A mamãe cão e seus astros acrônicos

Era um fim de tarde de verão. As crianças se entretinham em conversas, em brincadeiras solitárias. Os adultos davam vigília diante da televisão –esperavam um gol, dois, enfim, uma vitória. Outro estudava, outra, talvez, ‘alfaiatava’, e eu, bem, eu não sei bem o que fazia no momento que um senhor gritara avisando-nos da novidade, mas apenas um par de ouvidos escutara o senhor meu sogro. Logo depois, mediante o tumulto de vozes uníssonas, eu me aproximei para atestar a tal novidade –que lhes adianto, tratava-se de um imprevisto.

Estávamos em número de três, o sol desvanecia seu brilho por debaixo dos meus óculos e sub-rogava-se por um brilho diferente, pelos brilhos de um par de olhos cansados, todavia felizes, agradecidos, contudo penhorados pela necessidade de manterem-se a “sós”. Tudo aquilo, para mim, deixou-me, enfim, entusiasmada, afinal, fui arrebatada por aqueles olhos e gestos articulados de afagos, carregados de uma meiguice incomum. Tudo ali era tenro e fugaz, piscava-se os olhos e pronto, acabou.

O que eu vislumbrava, meus caríssimos, era uma cadela e, ao seu redor pequenos seres, que mais se pareciam com ratos e ao seu derredor fustigavam o seu dono e parentes humanos. O cenário era, simplesmente, esquisito de tão especial. Os pequenos seres eram, inicialmente, em número de quatro. A mamãe cão, que apesar de cansada, parecia dar-se conta de toda a situação, e eu, até já a qualificara como boa mãe, quando notando os seus pequenos gestos. De estatura mediana, corpo malhado de marrom pardo com cor de fagulha e o pai, ah, o pai -grande e negro como a noite-, juntos, tiveram fortes e frágeis pequenos cãezinhos, uns que encobriam-se entre si, outros que –na tentativa de achegar-se da sua genitora- perdiam-se, outros que alcançavam seus peitos -fartos de leite. Depois, vimos nascer mais dois. Eu, neste momento, entalhava os olhos naquela cena, tão noviça e encorajadora para mim e para uma certa futura mamãe, e então pensava: Santo Deus, parece mágica!, quando...

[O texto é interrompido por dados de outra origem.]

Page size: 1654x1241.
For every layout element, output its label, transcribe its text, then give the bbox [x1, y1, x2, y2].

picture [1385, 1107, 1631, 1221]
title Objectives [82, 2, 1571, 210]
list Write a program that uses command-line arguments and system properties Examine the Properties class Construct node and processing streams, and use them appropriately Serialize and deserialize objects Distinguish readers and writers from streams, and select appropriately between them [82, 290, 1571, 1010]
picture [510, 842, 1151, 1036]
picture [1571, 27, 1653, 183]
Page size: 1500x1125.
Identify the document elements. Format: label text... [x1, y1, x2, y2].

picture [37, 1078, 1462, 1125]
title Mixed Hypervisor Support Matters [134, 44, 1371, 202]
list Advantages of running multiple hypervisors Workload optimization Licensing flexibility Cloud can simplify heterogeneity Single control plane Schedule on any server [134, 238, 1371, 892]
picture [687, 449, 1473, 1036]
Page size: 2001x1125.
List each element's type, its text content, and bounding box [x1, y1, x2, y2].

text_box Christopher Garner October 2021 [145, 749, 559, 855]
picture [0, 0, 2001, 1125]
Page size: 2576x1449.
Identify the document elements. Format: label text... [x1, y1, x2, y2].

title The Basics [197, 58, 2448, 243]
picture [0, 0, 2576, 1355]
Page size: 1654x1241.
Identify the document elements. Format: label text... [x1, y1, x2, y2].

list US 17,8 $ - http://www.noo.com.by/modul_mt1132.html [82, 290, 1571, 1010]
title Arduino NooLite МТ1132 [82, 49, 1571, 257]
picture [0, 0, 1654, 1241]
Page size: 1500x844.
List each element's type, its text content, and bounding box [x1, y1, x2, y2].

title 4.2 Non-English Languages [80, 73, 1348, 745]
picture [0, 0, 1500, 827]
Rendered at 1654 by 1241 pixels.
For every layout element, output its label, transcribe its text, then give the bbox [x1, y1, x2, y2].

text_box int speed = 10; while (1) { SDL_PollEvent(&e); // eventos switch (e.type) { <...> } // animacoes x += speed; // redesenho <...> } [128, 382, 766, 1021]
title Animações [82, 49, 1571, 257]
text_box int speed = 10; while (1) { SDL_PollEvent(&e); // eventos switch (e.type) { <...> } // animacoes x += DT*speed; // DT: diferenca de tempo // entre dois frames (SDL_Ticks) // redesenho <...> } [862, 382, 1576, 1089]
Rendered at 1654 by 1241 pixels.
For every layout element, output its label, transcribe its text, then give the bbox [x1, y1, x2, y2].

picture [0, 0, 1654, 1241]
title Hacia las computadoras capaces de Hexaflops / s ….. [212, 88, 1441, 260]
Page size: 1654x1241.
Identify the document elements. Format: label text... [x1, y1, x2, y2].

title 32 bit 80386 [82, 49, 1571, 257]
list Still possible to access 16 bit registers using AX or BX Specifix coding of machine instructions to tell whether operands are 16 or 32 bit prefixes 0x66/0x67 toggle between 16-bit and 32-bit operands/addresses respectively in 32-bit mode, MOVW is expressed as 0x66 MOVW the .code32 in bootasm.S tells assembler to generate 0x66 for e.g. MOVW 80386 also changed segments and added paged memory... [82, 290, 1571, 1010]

Nasceu o quinto ser, fagueiro até demais por sinal, não se incomodava mesmo com a luz do dia, e nem mesmo o calor dos humanos ao seu derredor lhe derretia a vontade de engatinhar por ali, e foi então se acomodando às ‘linguadas’ da mamãe cão e se comportando como um bom e recém-nascido que foi ganhando espaço, ali, naquela maternidade. E sabe, eu vi no olhar de quem já deu a luz, umas cenas transpassando dos seus olhos até as telas dos nossos. Foi quando a plenitude do ser humano, afinal, me fez entender que este, se locupleta com a concretização do sonho de uma gestação, pois, afinal, um ser gerar outro ser é, destarte, uma quimera.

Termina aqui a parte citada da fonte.